Hi again (for the last time hopefully :),

Hive back up and running fine. I'll try to write a summary of what happened in https://phabricator.wikimedia.org/T179943 for everybody interested. The regular Hadoop jobs were completely stopped so there was no issue with data loss/inconsistency, only a temporary unavailability of Hive.

Thanks for the patience!

Luca

2017-12-07 12:36 GMT+01:00 Luca Toscano <ltoscano@wikimedia.org>:
Hi everybody,

we are experiencing some issues with the Hive daemon, so currently Hive queries are not available. I am going to update this thread as soon as the issue is over.

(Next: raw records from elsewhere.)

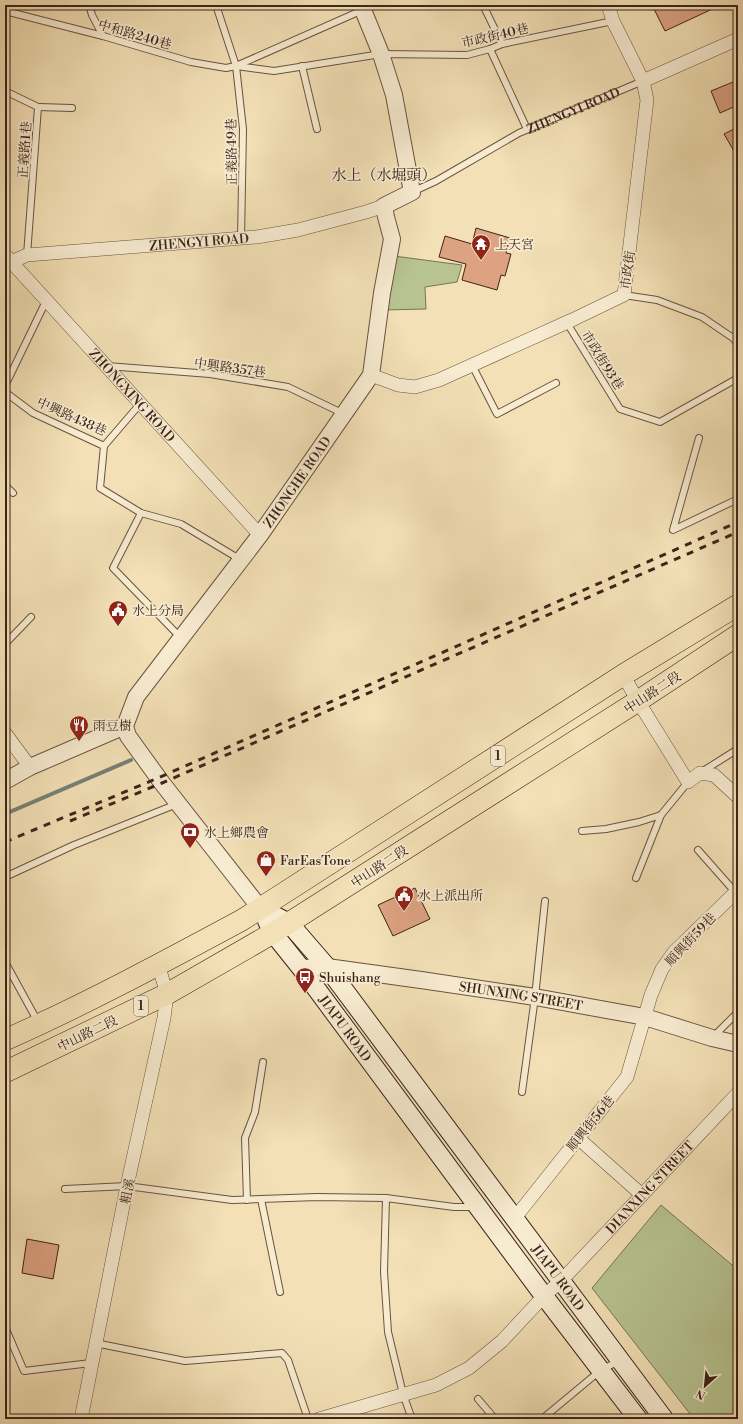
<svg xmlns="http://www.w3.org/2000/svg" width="743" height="1424" font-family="'Libre Bodoni','Noto Serif TC',serif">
<rect width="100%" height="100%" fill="#f3e0b6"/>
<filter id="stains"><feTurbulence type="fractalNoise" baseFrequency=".005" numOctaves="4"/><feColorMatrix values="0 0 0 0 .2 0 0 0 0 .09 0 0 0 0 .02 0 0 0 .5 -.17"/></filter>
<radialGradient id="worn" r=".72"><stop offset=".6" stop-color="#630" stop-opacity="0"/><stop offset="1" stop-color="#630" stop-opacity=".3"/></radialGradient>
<g fill="#b7c391" stroke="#7a7455">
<polygon points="394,256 462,265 457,282 425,287 426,309 383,310"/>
<polygon points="661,1205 738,1270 738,1419 694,1419 592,1288"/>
</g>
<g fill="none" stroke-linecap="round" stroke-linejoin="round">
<polyline stroke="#768075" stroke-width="4" points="5,814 131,760"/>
</g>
<g fill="#dca282" stroke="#3d2419">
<polygon points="652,5 721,5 665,31"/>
<polygon points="738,80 738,105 720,113 711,91"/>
<polygon points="738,127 738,158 724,134"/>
<polygon points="476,228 510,238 506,253 511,254 505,276 501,275 497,290 462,280 466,264 439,257 445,236 472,244"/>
<polygon points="415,888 430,919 393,936 378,905"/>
<polygon points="27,1239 59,1245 53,1279 22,1273"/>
</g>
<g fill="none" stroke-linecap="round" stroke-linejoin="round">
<defs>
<g id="service">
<polyline points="89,5 92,15 103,36"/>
<polyline points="216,5 236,66 243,129 241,238"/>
<polyline points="483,5 502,44"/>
<polyline points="5,11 103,36 191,62 226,68 236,66 374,5"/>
<polyline points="490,49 527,129"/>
<polyline points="236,66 274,71 381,54 467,55 490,49 502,44 613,21"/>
<polyline points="302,66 317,129"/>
<polyline points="5,91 38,107 27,255"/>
<polyline points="38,107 72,108"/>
<path id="s1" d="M412 192 436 181 519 133 643 81"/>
<polyline points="624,295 657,300 702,317 733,338 738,344"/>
<polyline points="567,323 620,409 660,422 738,378"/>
<polyline points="472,365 497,414 556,383"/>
<polyline points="107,366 210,374 288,387 344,414"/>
<polyline points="5,386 46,301"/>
<polyline points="5,392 33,413 104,446 140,404"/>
<polyline points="699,438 673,530 738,499"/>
<polyline points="104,446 100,488 141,513 181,524 241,560"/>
<polyline points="5,485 13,493"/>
<polyline points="141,513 113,568 181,638"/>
<polyline points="5,644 31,617"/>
<polyline points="703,771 738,749"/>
<polyline points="582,831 606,829 639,822 661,815 688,782"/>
<polyline points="698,850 736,893"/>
<polyline points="5,877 74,845 177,804"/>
<polyline points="636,878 661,815"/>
<polyline points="5,962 38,1022"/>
<polyline points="714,1036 738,1012"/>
<polyline points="522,1092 535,997 545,901"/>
<polyline points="65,1189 127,1186 232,1200 317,1197 386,1198 454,1207 475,1207"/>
<polyline points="386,1198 384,1272 388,1332 403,1394 412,1419"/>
<polyline points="261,1199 280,1292"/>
<polyline points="247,1200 245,1138 255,1112 263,1062"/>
<polyline points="5,1327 24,1371 91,1363"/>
<polyline points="95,1343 185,1361 282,1353 288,1360 308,1419"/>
<polyline points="478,1399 495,1419"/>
<polyline points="542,1419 601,1370 619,1361"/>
</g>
<g id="minor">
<polyline points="643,81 738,39"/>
<path id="s2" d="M6 256 260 535"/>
<path id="s3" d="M11 262 27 255 257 237 298 230 366 212 384 206"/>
<polyline points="371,375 398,385 415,387 439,380 572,320 624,295 647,100 643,81 613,21 608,5"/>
<polyline points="623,675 638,701 688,782 700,773 714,775 738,797"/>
<polyline points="5,733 30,767"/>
<polyline points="578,1138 642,1195"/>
<polyline points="514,1219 627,1077 651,995 662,969 674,952 738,890"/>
<polyline points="81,1419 127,1186 164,1018 167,994 158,964"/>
<path id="s4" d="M319 1419 436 1385 469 1368 502 1341 544 1296 561 1281 738 1093"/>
</g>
<g id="tertiary">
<polyline points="5,781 30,767 125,726"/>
<path id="s5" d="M260 908 162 783 128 736 125 726 136 697 260 535 371 375 382 293 392 239 386 217 384 206 412 192 394 95 381 54 361 5"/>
<path id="s6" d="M301 968 327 967 421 980 535 997 645 1017 712 1038 738 1044"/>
</g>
<g id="secondary">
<path id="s7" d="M260 908 289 923 327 967 664 1419"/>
<path id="s8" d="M267 921 273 933 301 968 544 1296 638 1419"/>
</g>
<g id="primary">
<path d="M5 1040C86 1004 164 962 242 920L623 675 738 605"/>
<polyline points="5,1072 167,994 273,933 638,701 738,635"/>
</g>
</defs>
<use href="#service" stroke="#6a5340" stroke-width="8"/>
<use href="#minor" stroke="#6a5340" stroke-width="14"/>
<use href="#tertiary" stroke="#6a5340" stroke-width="18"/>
<use href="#secondary" stroke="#3d2419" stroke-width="20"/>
<use href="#primary" stroke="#3d2419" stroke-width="22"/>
<use href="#service" stroke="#f7ebd0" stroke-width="6"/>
<use href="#minor" stroke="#f7ebd0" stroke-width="13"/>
<use href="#tertiary" stroke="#f7ebd0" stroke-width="16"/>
<use href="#secondary" stroke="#f7ebd0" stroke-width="18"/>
<use href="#primary" stroke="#f3e0b6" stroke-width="21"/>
<g stroke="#3d2419" stroke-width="3" stroke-dasharray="7 7" stroke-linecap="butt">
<polyline points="70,821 162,783 738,532"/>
<polyline points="5,842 158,778 738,522"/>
</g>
</g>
<defs>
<symbol id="temple-pin" viewBox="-11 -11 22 30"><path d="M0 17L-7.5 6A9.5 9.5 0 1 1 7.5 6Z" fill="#8f2418" stroke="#f7ebd0"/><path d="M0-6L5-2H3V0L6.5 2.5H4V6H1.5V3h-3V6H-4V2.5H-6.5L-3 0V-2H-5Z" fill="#fff"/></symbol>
<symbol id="civic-pin" viewBox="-11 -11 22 30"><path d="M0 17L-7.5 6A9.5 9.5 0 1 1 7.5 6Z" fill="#8f2418" stroke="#f7ebd0"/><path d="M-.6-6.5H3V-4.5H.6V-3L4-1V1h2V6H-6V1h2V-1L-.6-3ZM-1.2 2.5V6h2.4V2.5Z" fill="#fff"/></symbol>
<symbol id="restaurant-pin" viewBox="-11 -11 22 30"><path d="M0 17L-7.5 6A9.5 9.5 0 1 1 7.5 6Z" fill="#8f2418" stroke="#f7ebd0"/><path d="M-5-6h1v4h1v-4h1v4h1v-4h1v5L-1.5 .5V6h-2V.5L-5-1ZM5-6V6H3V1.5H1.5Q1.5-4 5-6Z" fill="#fff"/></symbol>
<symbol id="bank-pin" viewBox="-11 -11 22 30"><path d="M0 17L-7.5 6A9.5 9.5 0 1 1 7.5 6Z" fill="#8f2418" stroke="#f7ebd0"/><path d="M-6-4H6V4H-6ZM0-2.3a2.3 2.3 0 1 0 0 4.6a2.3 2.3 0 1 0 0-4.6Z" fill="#fff"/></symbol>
<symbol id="shop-pin" viewBox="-11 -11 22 30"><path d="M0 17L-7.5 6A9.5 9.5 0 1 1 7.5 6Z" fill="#8f2418" stroke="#f7ebd0"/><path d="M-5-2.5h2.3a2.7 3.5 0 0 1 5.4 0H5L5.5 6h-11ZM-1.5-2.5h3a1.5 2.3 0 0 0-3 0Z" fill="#fff"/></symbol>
<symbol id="bus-pin" viewBox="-11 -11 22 30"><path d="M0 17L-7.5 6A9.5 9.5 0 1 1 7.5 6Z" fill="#8f2418" stroke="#f7ebd0"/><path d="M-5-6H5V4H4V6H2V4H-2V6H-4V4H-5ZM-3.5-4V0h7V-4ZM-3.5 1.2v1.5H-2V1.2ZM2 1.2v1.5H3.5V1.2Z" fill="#fff"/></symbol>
</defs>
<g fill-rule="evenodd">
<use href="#temple-pin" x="470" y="233" width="22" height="30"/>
<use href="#civic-pin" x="107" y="599" width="22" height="30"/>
<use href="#restaurant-pin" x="68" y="714" width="22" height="30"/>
<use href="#bank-pin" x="179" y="821" width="22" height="30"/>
<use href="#shop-pin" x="255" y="849" width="22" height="30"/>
<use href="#civic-pin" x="393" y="884" width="22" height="30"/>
<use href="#bus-pin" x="294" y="966" width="22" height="30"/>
</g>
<g text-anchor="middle" stroke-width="3.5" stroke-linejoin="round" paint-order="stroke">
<g fill="#f7ebd0" stroke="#756050" stroke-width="1">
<rect x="491" y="746" width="14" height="20" rx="3"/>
<rect x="134" y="996" width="14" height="20" rx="3"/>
</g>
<g font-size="12" font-weight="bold" fill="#3d2419">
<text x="498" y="760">1</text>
<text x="141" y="1010">1</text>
</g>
<g font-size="13" fill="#3d2419" stroke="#f7ebd0">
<text transform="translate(135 34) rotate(16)" y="5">中和路240巷</text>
<text transform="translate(495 35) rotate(-13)" y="5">市政街40巷</text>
<text dy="5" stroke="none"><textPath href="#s1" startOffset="181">ZHENGYI ROAD</textPath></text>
<text transform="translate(24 150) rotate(-86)" y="5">正義路1巷</text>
<text transform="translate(231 152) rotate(-91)" y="5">正義路49巷</text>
<text dy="5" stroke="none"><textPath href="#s3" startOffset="190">ZHENGYI ROAD</textPath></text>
<text transform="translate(627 270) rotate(-82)" y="5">市政街</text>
<text transform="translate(603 360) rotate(58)" y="5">市政街93巷</text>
<text transform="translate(230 367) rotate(8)" y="5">中興路357巷</text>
<text dy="5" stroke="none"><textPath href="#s2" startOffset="188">ZHONGXING ROAD</textPath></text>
<text transform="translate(72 416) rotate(24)" y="5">中興路438巷</text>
<text dy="5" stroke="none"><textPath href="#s5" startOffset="527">ZHONGHE ROAD</textPath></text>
<text transform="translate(652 692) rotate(-33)" y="5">中山路二段</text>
<text transform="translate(379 866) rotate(-33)" y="5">中山路二段</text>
<text transform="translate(690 939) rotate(-47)" y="5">順興街59巷</text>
<text dy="5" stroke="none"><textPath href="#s6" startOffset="222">SHUNXING STREET</textPath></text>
<text dy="5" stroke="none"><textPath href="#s8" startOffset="133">JIAPU ROAD</textPath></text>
<text transform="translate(87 1033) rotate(-26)" y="5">中山路二段</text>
<text transform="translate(590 1123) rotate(-51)" y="5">順興街56巷</text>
<text dy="5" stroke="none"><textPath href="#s4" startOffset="415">DIANXING STREET</textPath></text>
<text transform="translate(127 1191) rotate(-78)" y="5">粗溪</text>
<text dy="5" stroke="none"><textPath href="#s7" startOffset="478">JIAPU ROAD</textPath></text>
</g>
<g font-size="13" fill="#3d2419" stroke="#f7ebd0" text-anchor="start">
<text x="495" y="249">上天宮</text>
<text x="132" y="615">水上分局</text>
<text x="93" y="730">雨豆樹</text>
<text x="204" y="837">水上鄉農會</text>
<text x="280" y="865">FarEasTone</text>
<text x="418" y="900">水上派出所</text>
<text x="319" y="982">Shuishang</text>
</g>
<g font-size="15" fill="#3d2419" stroke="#f7ebd0">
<text x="384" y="180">水上（水堀頭）</text>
</g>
</g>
<rect width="743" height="1424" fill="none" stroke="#f3e0b6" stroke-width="20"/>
<rect x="6" y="6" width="731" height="1412" fill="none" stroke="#3d2419" stroke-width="2"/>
<rect x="10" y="10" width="723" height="1404" fill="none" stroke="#3d2419"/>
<g transform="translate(705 1386) rotate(207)" stroke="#f7ebd0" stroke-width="3" paint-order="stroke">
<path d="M0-3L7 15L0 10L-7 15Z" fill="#3d2419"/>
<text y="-6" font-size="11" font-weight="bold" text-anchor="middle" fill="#3d2419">N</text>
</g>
<rect width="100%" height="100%" filter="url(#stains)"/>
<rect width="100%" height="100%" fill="url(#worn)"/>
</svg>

For more info, please contact me (elukey) on IRC (#wikimedia-analytics).

Sorry for the trouble!

Luca 

2017-12-06 19:47 GMT+01:00 Luca Toscano <ltoscano@wikimedia.org>:
Hi everybody,

we'd need to reboot the analytics1003 host for Linux kernel and openjdk updates tomorrow Dec 07 at 10 AM CET. Hive and Oozie will stop for a (hopefully) brief amount of time, but since they'll need to stop before the reboot it might happen that in flight jobs/queries fail. We'll try to avoid the reboot if too many jobs are running, but at some point we'll need to pull the trigger.

Please let me know on IRC (#wikimedia-analytics, elukey) or via email if you have any issue with this maintenance.

Thanks and sorry for the trouble!

Luca (on behalf of the Analytics team)